What needs to be done:
Among the lines below, copy exactly those from the one with "line: (1122, 1229) -> (623, 1070), removed" through the one with "part: (178, 248) -> (414, 388), moved", counting both ends.

(Input material begins)

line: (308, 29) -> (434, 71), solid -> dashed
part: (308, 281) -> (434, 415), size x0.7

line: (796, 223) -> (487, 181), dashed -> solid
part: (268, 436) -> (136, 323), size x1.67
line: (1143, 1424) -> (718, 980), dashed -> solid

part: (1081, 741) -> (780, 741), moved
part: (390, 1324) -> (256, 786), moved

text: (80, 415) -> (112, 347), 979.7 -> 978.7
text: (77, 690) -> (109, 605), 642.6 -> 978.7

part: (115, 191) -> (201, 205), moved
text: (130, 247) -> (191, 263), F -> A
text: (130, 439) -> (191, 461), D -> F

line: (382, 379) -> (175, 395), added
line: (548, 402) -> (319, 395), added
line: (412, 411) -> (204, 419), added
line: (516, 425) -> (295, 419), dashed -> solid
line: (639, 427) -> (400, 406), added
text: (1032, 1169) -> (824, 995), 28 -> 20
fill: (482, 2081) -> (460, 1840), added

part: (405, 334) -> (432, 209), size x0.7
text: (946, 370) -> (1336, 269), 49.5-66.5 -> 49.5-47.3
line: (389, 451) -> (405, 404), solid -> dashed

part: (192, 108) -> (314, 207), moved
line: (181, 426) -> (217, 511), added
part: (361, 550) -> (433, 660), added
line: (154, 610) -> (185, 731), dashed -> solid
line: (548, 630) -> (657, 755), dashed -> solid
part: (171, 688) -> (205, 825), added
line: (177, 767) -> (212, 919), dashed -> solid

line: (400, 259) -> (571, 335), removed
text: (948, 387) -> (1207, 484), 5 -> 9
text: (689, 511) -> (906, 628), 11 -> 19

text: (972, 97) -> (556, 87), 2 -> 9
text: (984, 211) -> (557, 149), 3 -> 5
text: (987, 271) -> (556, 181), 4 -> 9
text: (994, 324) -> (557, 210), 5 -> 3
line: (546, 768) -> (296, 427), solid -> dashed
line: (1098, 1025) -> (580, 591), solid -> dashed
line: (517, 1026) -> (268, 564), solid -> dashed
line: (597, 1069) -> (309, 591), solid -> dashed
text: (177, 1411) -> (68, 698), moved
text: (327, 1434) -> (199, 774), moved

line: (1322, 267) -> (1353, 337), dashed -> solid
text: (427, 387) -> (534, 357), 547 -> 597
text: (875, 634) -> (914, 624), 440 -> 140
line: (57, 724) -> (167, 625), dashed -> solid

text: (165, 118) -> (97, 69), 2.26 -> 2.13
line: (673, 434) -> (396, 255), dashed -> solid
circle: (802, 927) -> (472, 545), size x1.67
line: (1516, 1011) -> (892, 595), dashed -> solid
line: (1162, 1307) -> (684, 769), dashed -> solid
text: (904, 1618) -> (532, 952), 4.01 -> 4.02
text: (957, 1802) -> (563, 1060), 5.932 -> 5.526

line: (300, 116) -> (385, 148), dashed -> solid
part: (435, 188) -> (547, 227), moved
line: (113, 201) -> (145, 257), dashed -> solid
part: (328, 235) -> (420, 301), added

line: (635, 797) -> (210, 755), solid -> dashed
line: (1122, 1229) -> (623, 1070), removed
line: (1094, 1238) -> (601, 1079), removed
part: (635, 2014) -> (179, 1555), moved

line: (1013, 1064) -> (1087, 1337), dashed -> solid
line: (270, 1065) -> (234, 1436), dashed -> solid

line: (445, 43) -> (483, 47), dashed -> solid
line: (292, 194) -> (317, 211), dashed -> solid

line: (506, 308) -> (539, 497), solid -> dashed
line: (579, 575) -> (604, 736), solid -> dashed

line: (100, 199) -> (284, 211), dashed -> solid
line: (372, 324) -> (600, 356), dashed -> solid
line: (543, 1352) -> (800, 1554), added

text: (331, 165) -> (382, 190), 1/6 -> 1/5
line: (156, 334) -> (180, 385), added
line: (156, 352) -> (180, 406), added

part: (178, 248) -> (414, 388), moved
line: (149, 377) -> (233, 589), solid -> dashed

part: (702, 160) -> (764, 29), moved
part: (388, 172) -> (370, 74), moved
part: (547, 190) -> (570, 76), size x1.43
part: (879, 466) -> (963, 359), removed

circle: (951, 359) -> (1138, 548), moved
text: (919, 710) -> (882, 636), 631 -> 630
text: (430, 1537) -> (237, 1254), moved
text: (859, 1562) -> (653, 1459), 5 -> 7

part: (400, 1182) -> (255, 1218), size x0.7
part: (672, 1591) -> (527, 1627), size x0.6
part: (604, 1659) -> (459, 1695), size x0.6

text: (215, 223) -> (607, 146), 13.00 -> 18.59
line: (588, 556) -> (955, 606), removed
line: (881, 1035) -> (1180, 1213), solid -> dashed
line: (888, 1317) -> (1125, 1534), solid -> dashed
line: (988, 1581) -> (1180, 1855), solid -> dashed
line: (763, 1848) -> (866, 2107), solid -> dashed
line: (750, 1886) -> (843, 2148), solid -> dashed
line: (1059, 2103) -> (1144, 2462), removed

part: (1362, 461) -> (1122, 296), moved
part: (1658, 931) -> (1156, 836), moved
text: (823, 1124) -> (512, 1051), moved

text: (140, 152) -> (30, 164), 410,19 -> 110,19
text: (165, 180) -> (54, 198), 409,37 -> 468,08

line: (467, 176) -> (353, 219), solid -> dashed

(Input material ends)

Expected output:
line: (1122, 1229) -> (623, 1070), removed
line: (1094, 1238) -> (601, 1079), removed
part: (635, 2014) -> (179, 1555), moved

line: (1013, 1064) -> (1087, 1337), dashed -> solid
line: (270, 1065) -> (234, 1436), dashed -> solid

line: (445, 43) -> (483, 47), dashed -> solid
line: (292, 194) -> (317, 211), dashed -> solid

line: (506, 308) -> (539, 497), solid -> dashed
line: (579, 575) -> (604, 736), solid -> dashed

line: (100, 199) -> (284, 211), dashed -> solid
line: (372, 324) -> (600, 356), dashed -> solid
line: (543, 1352) -> (800, 1554), added

text: (331, 165) -> (382, 190), 1/6 -> 1/5
line: (156, 334) -> (180, 385), added
line: (156, 352) -> (180, 406), added

part: (178, 248) -> (414, 388), moved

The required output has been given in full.